Ostensibly, Reinventing Bach emerges from the intersection of a handful of biographies - of Johann Sebastian Bach and his principal interpreters over the past century, and the cultural history of recording, from the wax cylinder to the iPod. It is also, however, almost a history of the 20th century as a century of war, and a partial autobiography. Although a book about music, it is very "writerly", scrupulously conceived in both detail and structure.

Elie chooses as principal interpreters Albert Schweitzer, Pablo Casals, Leopold Stokowski, Glen Gould, and Yo-Yo Ma. Other performers, who feature on only a few pages each, include Rosalyn Tureck, Dietrich Fischer-Dieskau, and Lorraine Hunt Lieberson. These vignettes leave us wanting more, and yet the book probably holds together only because a handful of performers occupy centre stage.

Elie's seemingly narrow emphasis on recordings of Bach is a perfect illustration of the plenitude to be found in any corner of creation - not least when that corner belongs to human culture. Indeed, plenitude in finitude emerges as a central theme, since Bach's music is built on invention, the exploration of the boundless possibilities in even a humble tune. Reinventing Bach is a meditation on revival and return in new forms, on counterpoint, and the old made new, whether in Bach's own musical "borrowings", in transcription, or in recording and re-recording.

Towards the end, Elie becomes more confessional, although in a sense the book is a work of gentle apologetics throughout. "Possibly", he says, what he has written "smells of the church". He describes his book as an "offering" - to Bach, certainly, but also to God, since Elie is no idolater attempting to construct "a religion around the music of Bach". No: "The religion out of which Bach constructed his music is religion enough."

We read various assessments here of the value of Bach's music: as consolation, for instance, or as preparation for moral labour. Most perceptive of all is the suggestion that this music is supremely "supererogatory". It is "enough and more than enough", and recording only amplifies this superabundance.

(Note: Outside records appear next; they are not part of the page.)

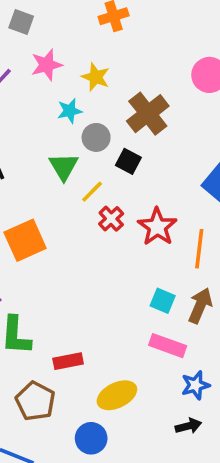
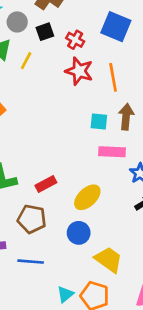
black square: (128, 161) -> (45, 32), turned -30
red cross: (111, 219) -> (75, 40), moved

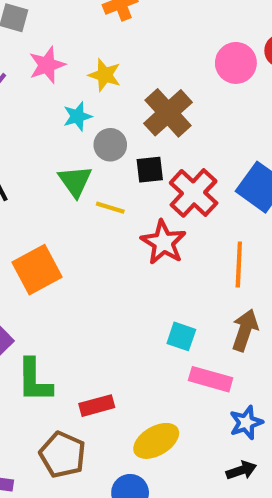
red cross: (75, 40) -> (194, 193), size x1.6
yellow line: (26, 61) -> (110, 208), turned 66
red star: (79, 71) -> (163, 242), moved
cyan square: (99, 122) -> (181, 336), moved

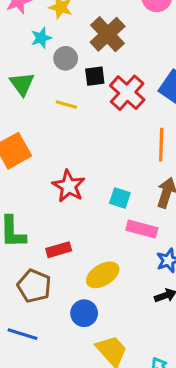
green triangle: (75, 181) -> (22, 84), moved
red star: (163, 242) -> (69, 186), moved

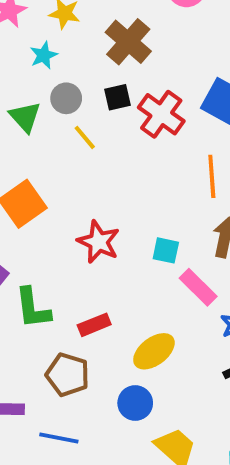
gray circle: (66, 58) -> (66, 98), moved
yellow line: (66, 104) -> (85, 137), turned 40
pink rectangle: (142, 229) -> (198, 287), turned 36

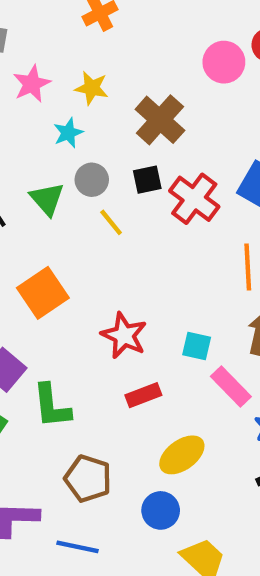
red rectangle: (94, 325) -> (143, 395), moved

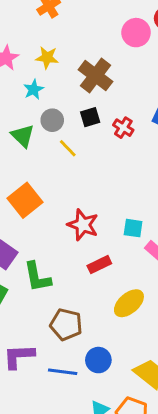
red cross: (194, 199) -> (123, 128), size x0.6
blue circle: (161, 510) -> (98, 360), moved

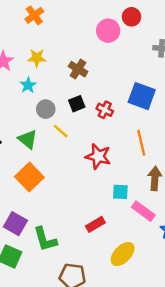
brown cross: (96, 76) -> (78, 69), size x0.7
green triangle: (23, 136) -> (28, 139), moved
red star: (83, 225) -> (98, 156), moved

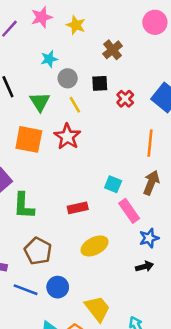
cyan star: (28, 85) -> (49, 59), moved
red star: (98, 156) -> (67, 137), moved
orange square: (29, 177) -> (29, 139), turned 36

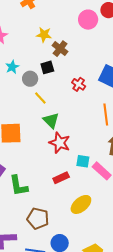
yellow star: (76, 25) -> (44, 35), moved
black square: (100, 83) -> (47, 67), moved
green triangle: (40, 102) -> (51, 120), moved
red star: (67, 137) -> (60, 143), moved
cyan square: (113, 184) -> (83, 161), moved

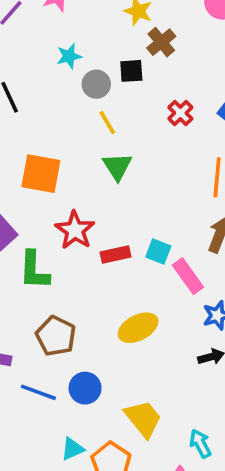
red star: (60, 143) -> (75, 230), moved
red rectangle: (61, 178) -> (116, 255), moved

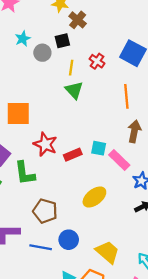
yellow line: (107, 123) -> (71, 68), moved, turned 49
green triangle: (117, 166) -> (74, 90), moved

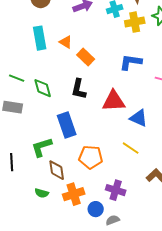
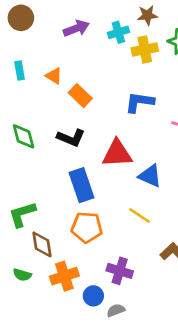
cyan rectangle: (40, 38) -> (20, 71), size x0.6
black L-shape: (79, 89) -> (71, 138), turned -80
blue rectangle: (67, 125) -> (82, 185), moved

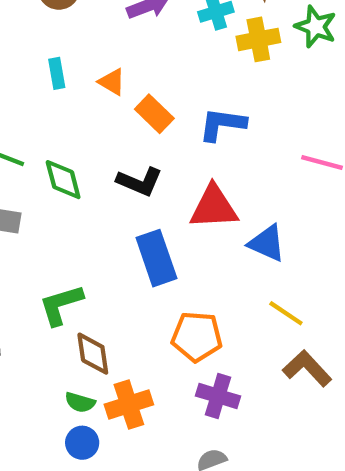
blue L-shape: (140, 102) -> (222, 124), moved
yellow line: (140, 215) -> (286, 313), moved
orange pentagon: (87, 227) -> (197, 337), moved
green semicircle: (22, 275) -> (80, 402), moved
blue circle: (93, 296) -> (82, 443), moved

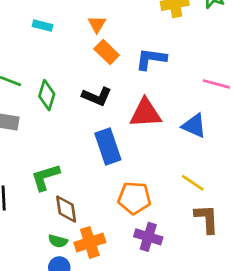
cyan rectangle: (57, 73) -> (43, 26), turned -66
orange triangle: (112, 82) -> (97, 24), moved, turned 30
green diamond: (63, 180) -> (47, 95), turned 32
blue triangle: (267, 243) -> (194, 126), moved
brown L-shape: (307, 368) -> (207, 219), turned 40

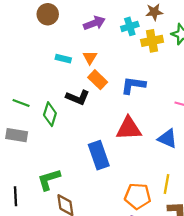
cyan rectangle: (43, 26) -> (63, 59), moved
black L-shape: (97, 96) -> (78, 97), moved
yellow line: (193, 183) -> (166, 184), turned 66
orange pentagon: (134, 198) -> (138, 196), moved

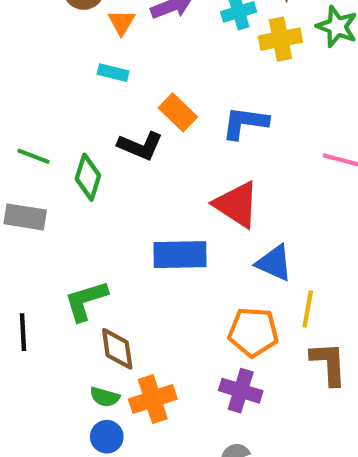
orange triangle: (90, 57) -> (121, 22), moved
red triangle: (129, 129) -> (237, 204), turned 36
blue triangle: (168, 138) -> (274, 263), moved
blue rectangle: (99, 155) -> (180, 255), turned -72

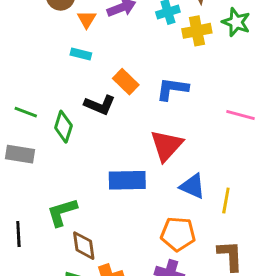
red triangle: (237, 204) -> (166, 145), turned 39
yellow line: (308, 309) -> (226, 201), moved

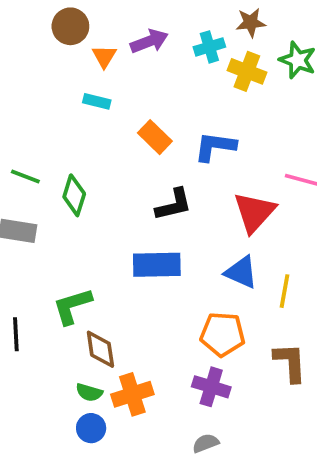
yellow cross: (197, 31) -> (247, 71), turned 32
black L-shape: (100, 105) -> (174, 205), moved, turned -36
red triangle: (166, 145) -> (254, 212), moved

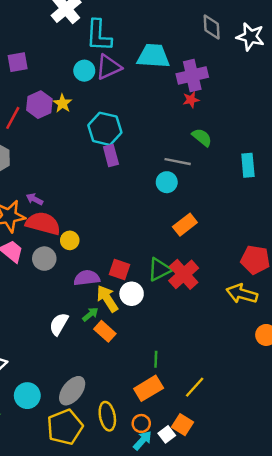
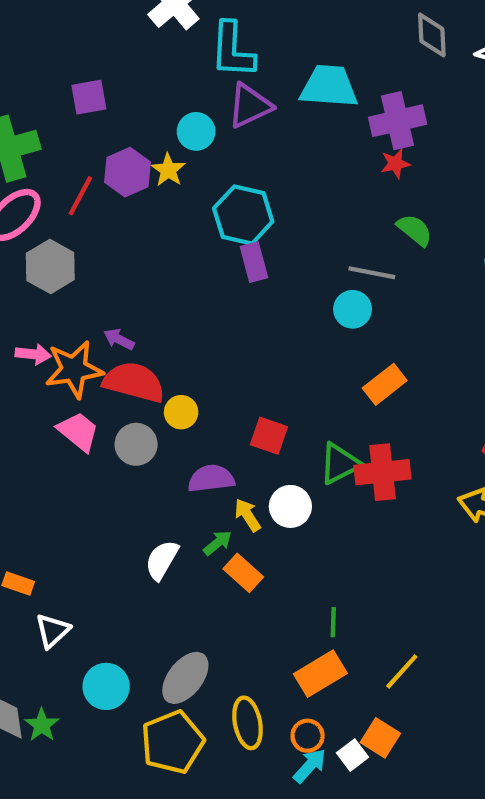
cyan circle: (84, 71) -> (196, 131), moved
red square: (119, 269) -> (269, 436), moved
red cross: (184, 274) -> (383, 472), turned 36
yellow arrow: (107, 299) -> (248, 515), size x0.7

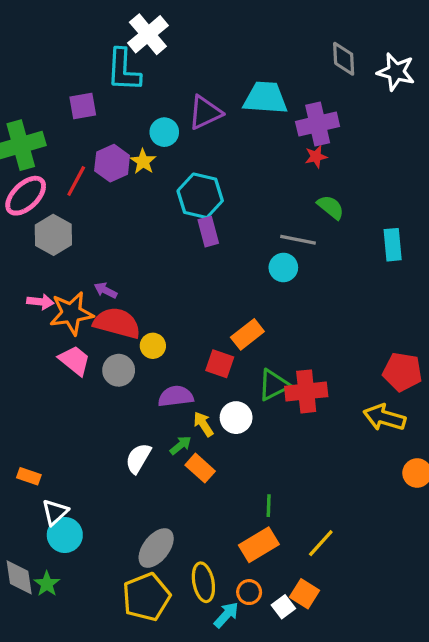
cyan L-shape: (233, 50) -> (124, 70), moved
orange rectangle: (385, 384) -> (247, 334), moved
cyan circle: (106, 686) -> (65, 535), moved
cyan arrow: (310, 766) -> (226, 615), moved

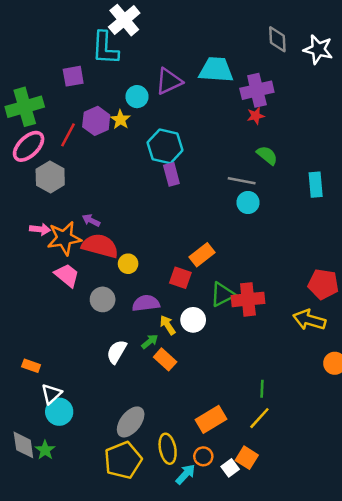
cyan circle: (283, 267) -> (248, 202), moved
gray circle: (119, 370) -> (103, 299), moved
green line: (269, 506) -> (262, 389), moved

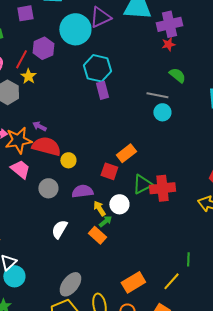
cyan circle: (137, 97) -> (75, 29), size x1.8
yellow star: (120, 120) -> (28, 76), moved
green arrow: (150, 342) -> (105, 221), moved
green line: (262, 389) -> (188, 259), moved

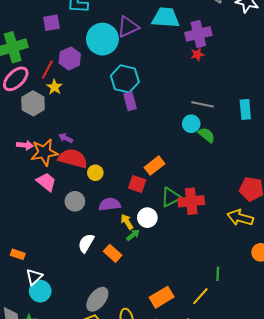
green semicircle: (177, 75) -> (207, 135), moved
gray line: (157, 95) -> (202, 104), moved
orange rectangle: (97, 235) -> (113, 253), moved

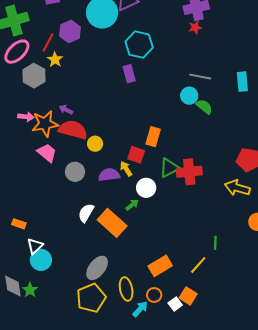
cyan hexagon: (125, 79) -> (139, 45), moved
orange rectangle: (154, 166) -> (153, 137), turned -36
yellow arrow: (127, 222) -> (126, 169), moved
orange rectangle: (113, 253) -> (112, 223), size x1.6

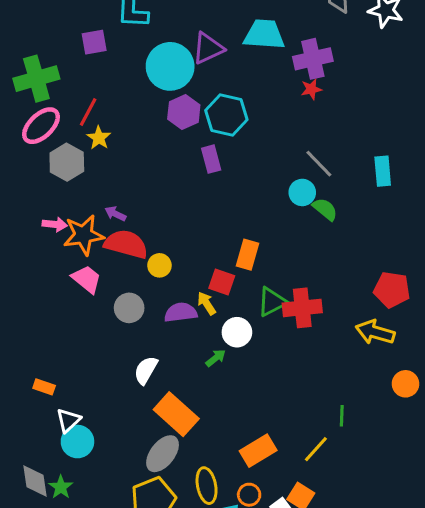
purple hexagon: (70, 32) -> (184, 112), moved
gray line: (200, 77) -> (319, 164), turned 35
orange rectangle: (112, 223) -> (176, 414), moved

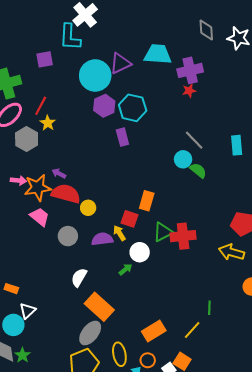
cyan circle: (77, 442) -> (13, 325), moved

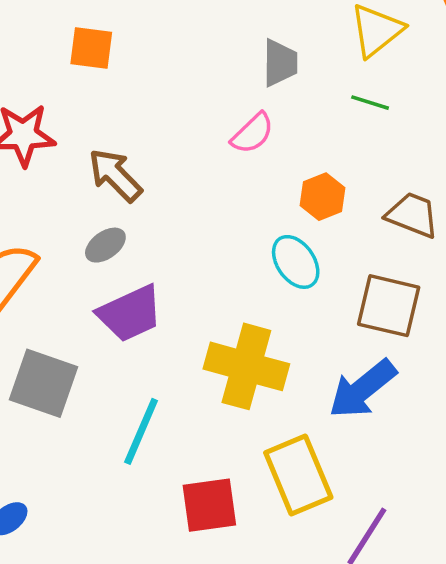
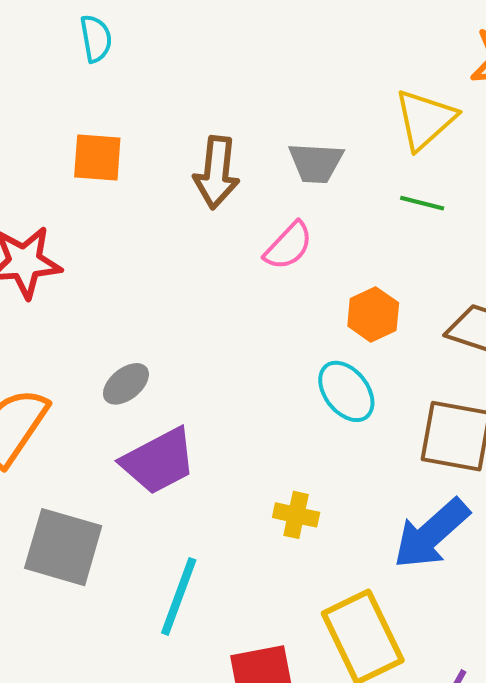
gray trapezoid: (280, 63) -> (316, 163), turned 96
brown arrow: (115, 175) -> (217, 173), moved, turned -126
yellow cross: (246, 366) -> (296, 515), size x0.5

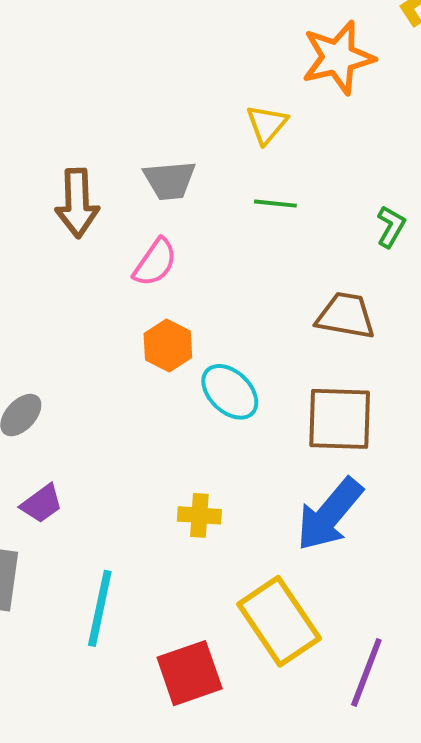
yellow triangle: (425, 119) -> (267, 124), size x0.7
orange hexagon: (373, 314) -> (168, 346), moved
purple trapezoid: (159, 461) -> (42, 504), moved, size x0.6

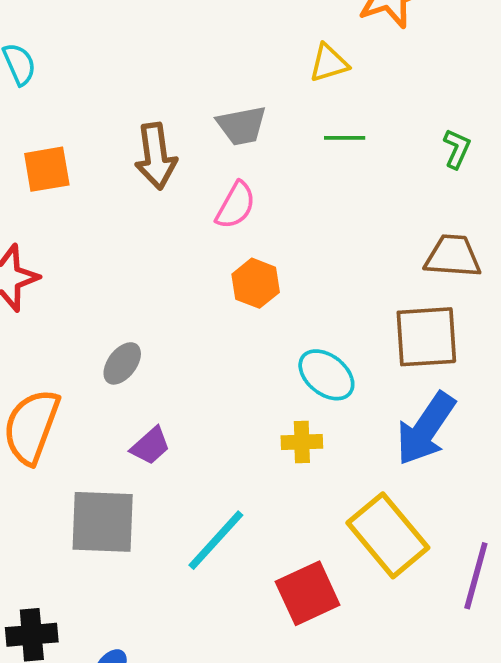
yellow triangle: (267, 124) -> (329, 63), turned 39
brown trapezoid: (346, 316) -> (453, 256), moved
cyan ellipse: (230, 392) -> (326, 375), moved
cyan line: (100, 608) -> (216, 540), turned 36

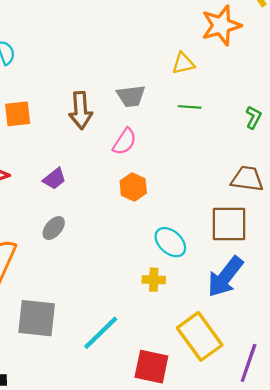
purple trapezoid: (150, 446) -> (54, 179), moved
red square: (308, 593) -> (151, 367), turned 33

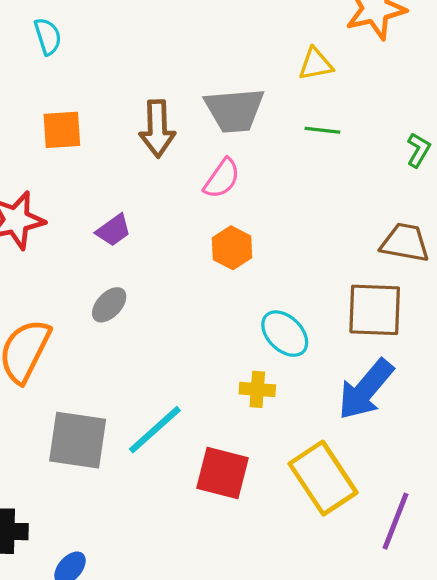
gray trapezoid: (131, 96) -> (234, 110), size x1.4
cyan line: (101, 333) -> (155, 430), moved
red square: (151, 367) -> (223, 473), moved

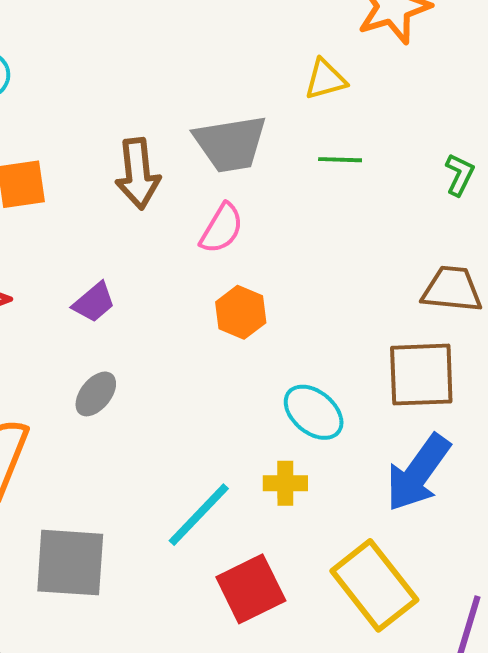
cyan line: (155, 430) -> (199, 515), moved
red square: (223, 473) -> (251, 589), turned -36

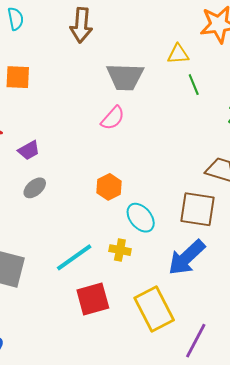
green line: (340, 160) -> (194, 85), moved, turned 55
brown arrow: (138, 174) -> (81, 25), moved
purple trapezoid: (94, 302) -> (29, 150), moved
orange hexagon: (241, 312) -> (109, 187), moved

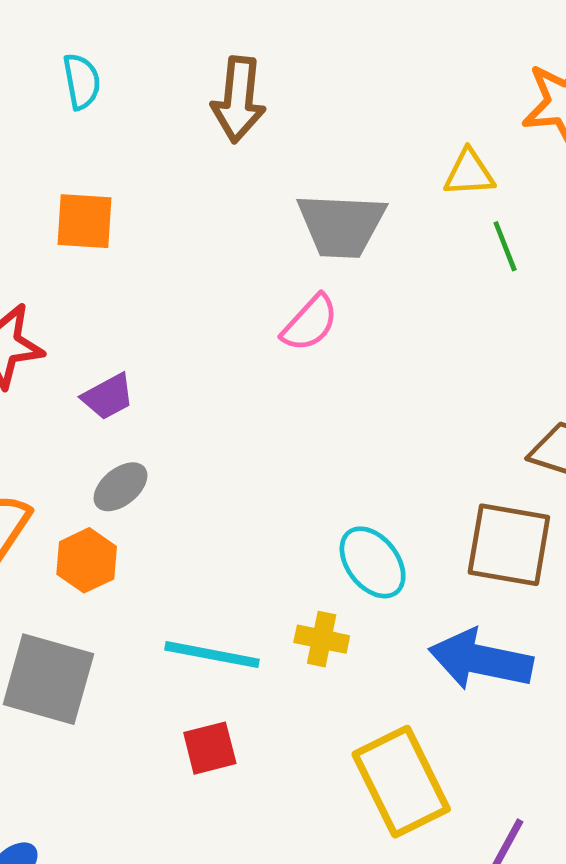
orange hexagon: (109, 187) -> (87, 560), moved
cyan line: (74, 257) -> (212, 655), turned 45
blue arrow: (187, 258) -> (481, 660), turned 54
red square: (93, 299) -> (210, 748), moved, size x0.7

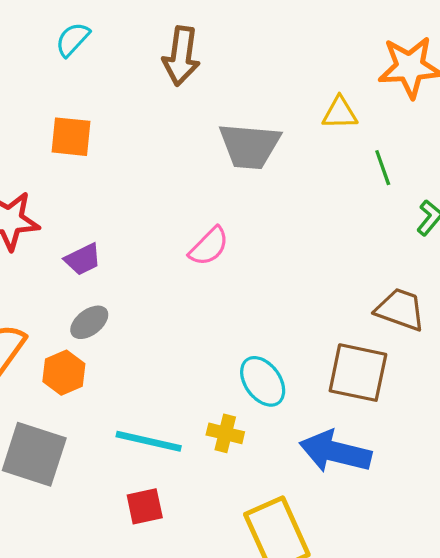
cyan semicircle: (82, 81) -> (73, 39), turned -129
green line: (505, 246) -> (383, 168), moved
pink semicircle: (310, 323) -> (209, 246), moved

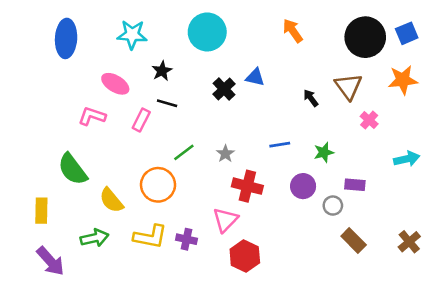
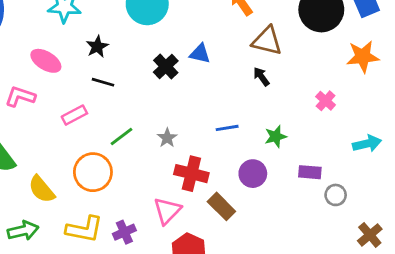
brown triangle: (348, 86) -> (267, 41), moved, turned -40
pink rectangle: (141, 120) -> (74, 115), moved, turned 35
gray circle: (333, 206) -> (336, 195), moved
purple cross: (186, 239) -> (124, 232), turned -36
brown rectangle: (354, 240) -> (221, 206), moved

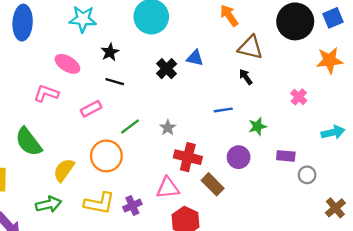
blue line: (227, 128) -> (223, 110), moved
yellow semicircle: (42, 189) -> (64, 170), turned 75
pink triangle: (167, 211) -> (168, 188), turned 40

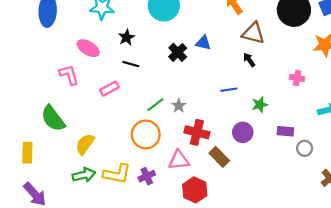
pink L-shape: (46, 93) -> (69, 75), turned 55
pink cross: (299, 97) -> (297, 78), turned -32
green line: (130, 126) -> (155, 105), moved
orange circle: (106, 156) -> (146, 134), moved
green arrow: (49, 204) -> (84, 175), moved

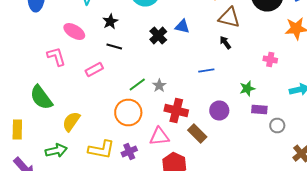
green star: (260, 105) -> (247, 88), moved
green arrow: (84, 175) -> (56, 150), moved

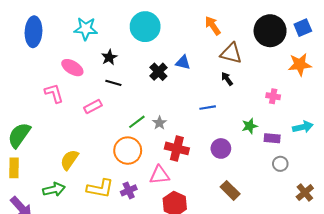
green semicircle: (41, 98) -> (19, 135), moved, turned 72
purple rectangle: (259, 110) -> (272, 138), moved
brown rectangle: (197, 134) -> (230, 190), moved

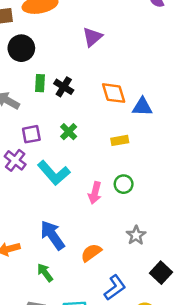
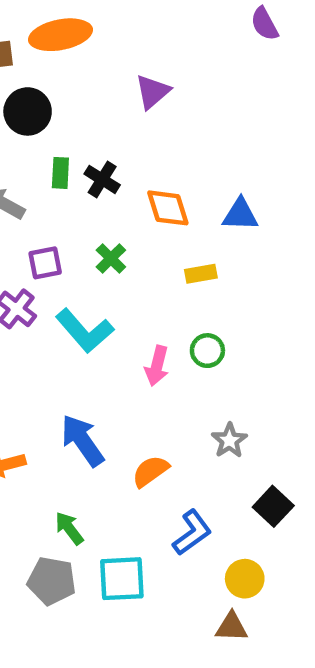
orange diamond: (114, 93) -> (168, 208), moved
green arrow: (45, 273) -> (69, 528), moved

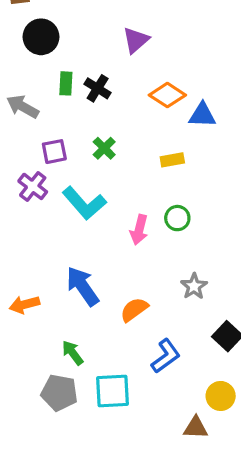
purple triangle: (153, 92) -> (136, 40), moved
orange diamond: (168, 208) -> (167, 95), moved, turned -40
yellow circle: (245, 579) -> (221, 396), moved

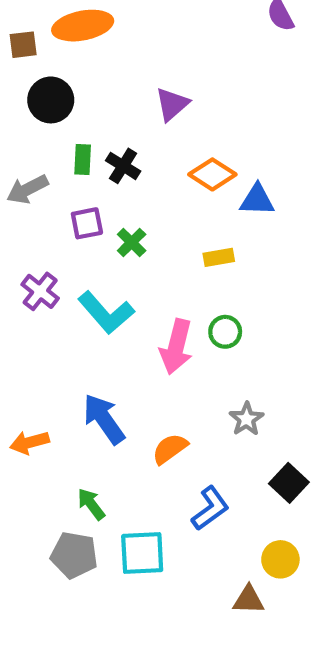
gray arrow: (23, 107) -> (27, 189), turned -56
purple square: (54, 152) -> (87, 223), moved
pink arrow: (139, 230) -> (176, 347), size x1.4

As Elie almost writes, Bach's music is an embodiment of grace. As evidence, listen to the Gratias agimus tibi ("We thank you for your great glory") of the B-minor Mass. The trumpets hug the soprano line, but then peel off, adding an unexpected fifth part to the counterpoint, and then a sixth. This is how the superabundance of grace sounds. Listen; read this book; and be, indeed, thankful. 

Dr Andrew Davison is Tutor in Doctrine at Westcott House, Cambridge.